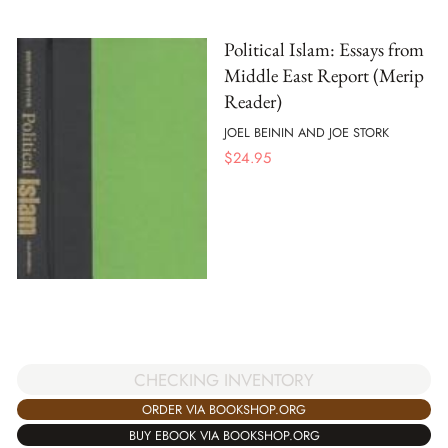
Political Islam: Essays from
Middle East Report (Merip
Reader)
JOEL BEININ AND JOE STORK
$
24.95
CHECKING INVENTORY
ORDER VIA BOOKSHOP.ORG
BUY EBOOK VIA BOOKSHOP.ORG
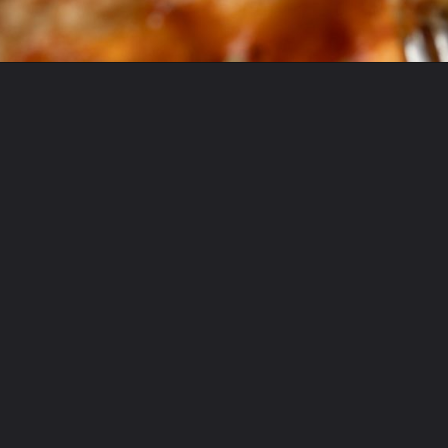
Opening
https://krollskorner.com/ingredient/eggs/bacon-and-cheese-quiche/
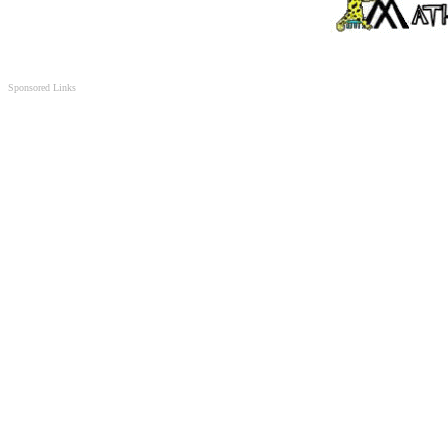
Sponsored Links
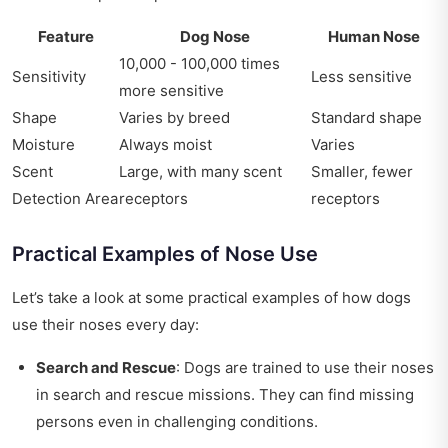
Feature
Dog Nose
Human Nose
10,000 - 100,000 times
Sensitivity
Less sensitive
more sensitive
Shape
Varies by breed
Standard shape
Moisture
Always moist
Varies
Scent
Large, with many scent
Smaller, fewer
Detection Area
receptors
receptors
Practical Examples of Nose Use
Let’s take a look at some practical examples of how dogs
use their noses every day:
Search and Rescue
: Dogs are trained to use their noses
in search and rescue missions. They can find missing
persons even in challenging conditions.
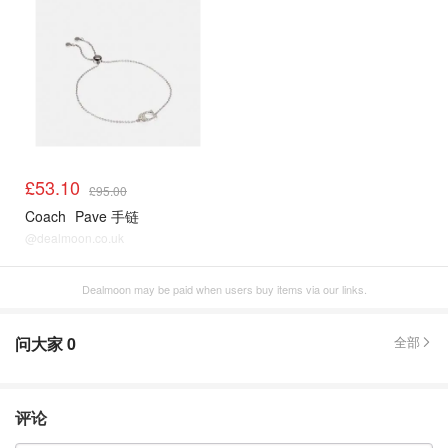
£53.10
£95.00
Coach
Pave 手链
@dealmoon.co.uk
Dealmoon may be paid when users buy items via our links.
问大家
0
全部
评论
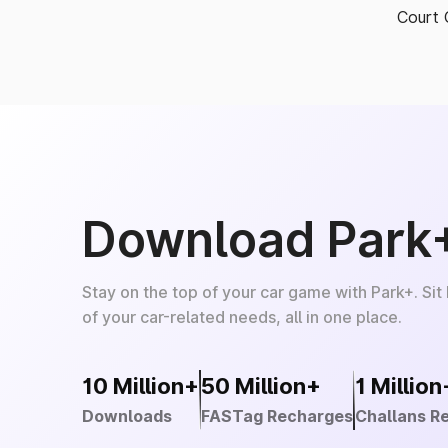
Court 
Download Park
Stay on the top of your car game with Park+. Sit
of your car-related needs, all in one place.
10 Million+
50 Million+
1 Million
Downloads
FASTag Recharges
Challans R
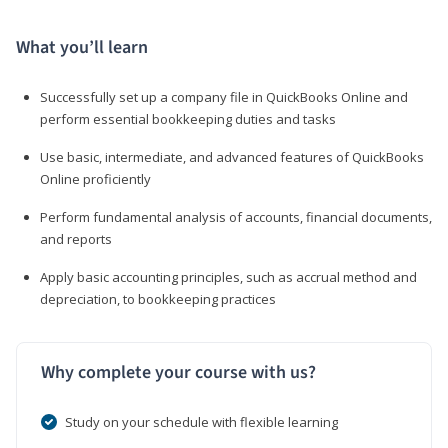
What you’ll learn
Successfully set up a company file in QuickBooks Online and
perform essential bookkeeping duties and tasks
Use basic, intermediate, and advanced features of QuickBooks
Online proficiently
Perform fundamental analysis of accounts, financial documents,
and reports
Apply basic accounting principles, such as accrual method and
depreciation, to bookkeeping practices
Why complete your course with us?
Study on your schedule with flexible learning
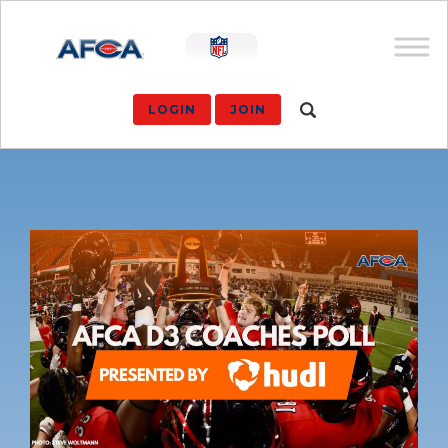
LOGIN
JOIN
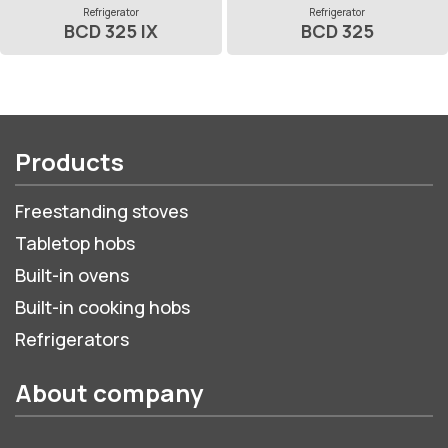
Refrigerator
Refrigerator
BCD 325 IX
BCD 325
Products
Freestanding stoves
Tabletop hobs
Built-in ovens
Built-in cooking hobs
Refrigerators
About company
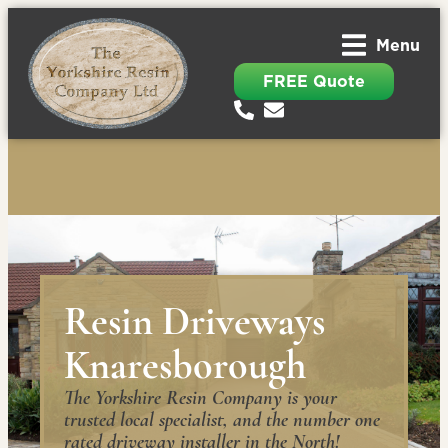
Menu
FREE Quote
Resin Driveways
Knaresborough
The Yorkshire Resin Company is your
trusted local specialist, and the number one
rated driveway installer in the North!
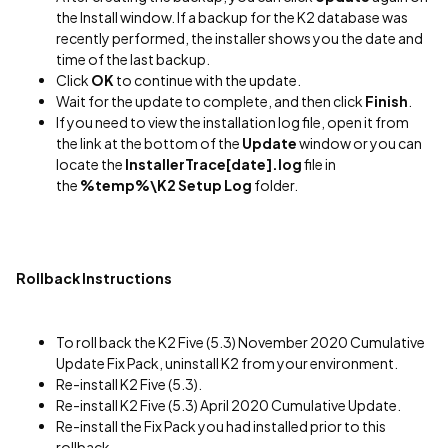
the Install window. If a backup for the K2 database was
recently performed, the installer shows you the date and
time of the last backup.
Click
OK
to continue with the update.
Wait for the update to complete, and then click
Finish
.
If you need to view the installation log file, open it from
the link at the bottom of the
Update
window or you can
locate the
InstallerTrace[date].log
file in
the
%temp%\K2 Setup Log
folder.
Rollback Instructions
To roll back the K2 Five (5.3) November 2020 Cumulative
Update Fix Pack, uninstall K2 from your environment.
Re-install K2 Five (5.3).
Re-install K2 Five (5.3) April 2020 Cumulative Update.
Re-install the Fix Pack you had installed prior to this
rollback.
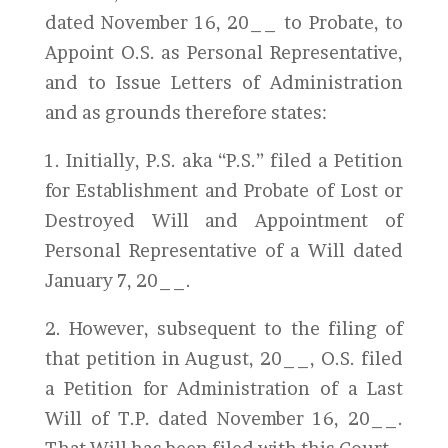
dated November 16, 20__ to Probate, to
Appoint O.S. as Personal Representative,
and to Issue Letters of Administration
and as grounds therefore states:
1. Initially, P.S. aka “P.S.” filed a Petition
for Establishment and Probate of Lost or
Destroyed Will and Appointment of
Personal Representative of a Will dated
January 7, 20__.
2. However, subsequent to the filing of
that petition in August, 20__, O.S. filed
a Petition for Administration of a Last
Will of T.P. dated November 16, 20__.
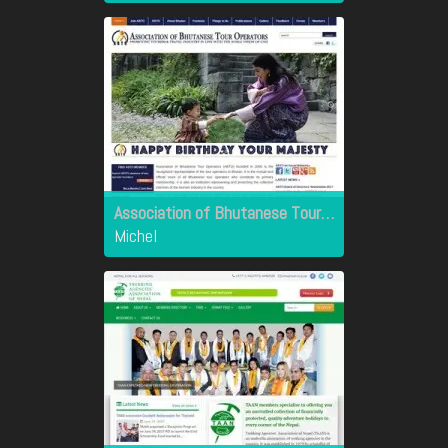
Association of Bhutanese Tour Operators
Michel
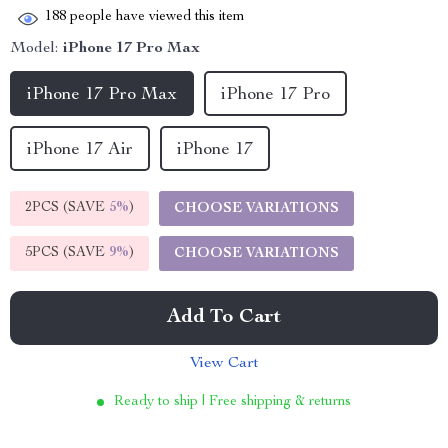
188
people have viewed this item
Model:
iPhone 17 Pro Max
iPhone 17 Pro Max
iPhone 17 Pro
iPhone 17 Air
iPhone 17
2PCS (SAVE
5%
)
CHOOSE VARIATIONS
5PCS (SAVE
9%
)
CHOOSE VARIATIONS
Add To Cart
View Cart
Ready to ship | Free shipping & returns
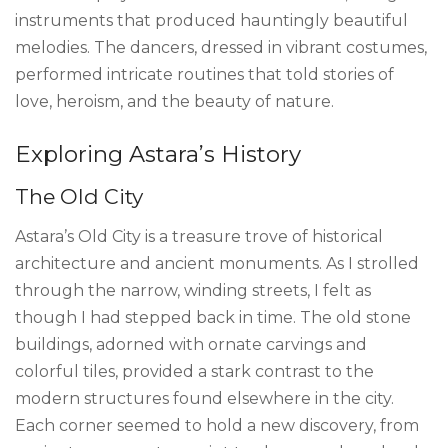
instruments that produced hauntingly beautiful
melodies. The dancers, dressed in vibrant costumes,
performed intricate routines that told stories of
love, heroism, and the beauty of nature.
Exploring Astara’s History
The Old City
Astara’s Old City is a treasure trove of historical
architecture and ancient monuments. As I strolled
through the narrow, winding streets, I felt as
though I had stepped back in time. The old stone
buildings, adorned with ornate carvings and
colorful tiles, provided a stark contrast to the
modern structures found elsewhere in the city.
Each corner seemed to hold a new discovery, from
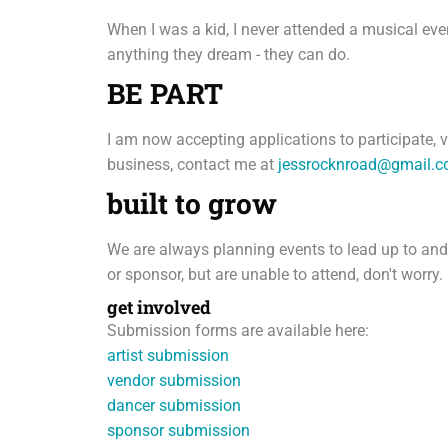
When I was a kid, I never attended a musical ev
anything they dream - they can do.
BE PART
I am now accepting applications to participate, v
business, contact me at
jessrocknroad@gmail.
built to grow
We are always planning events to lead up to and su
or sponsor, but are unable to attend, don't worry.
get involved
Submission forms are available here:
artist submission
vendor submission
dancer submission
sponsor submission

-------------------------

Look above for the line holding "dated November 16, 20__ to Probate, to" and the line holding "2. However, subsequent to the filing of". Retype both, and every line between them, word for word and nothing else.

** ANSWER AREA **
dated November 16, 20__ to Probate, to
Appoint O.S. as Personal Representative,
and to Issue Letters of Administration
and as grounds therefore states:
1. Initially, P.S. aka “P.S.” filed a Petition
for Establishment and Probate of Lost or
Destroyed Will and Appointment of
Personal Representative of a Will dated
January 7, 20__.
2. However, subsequent to the filing of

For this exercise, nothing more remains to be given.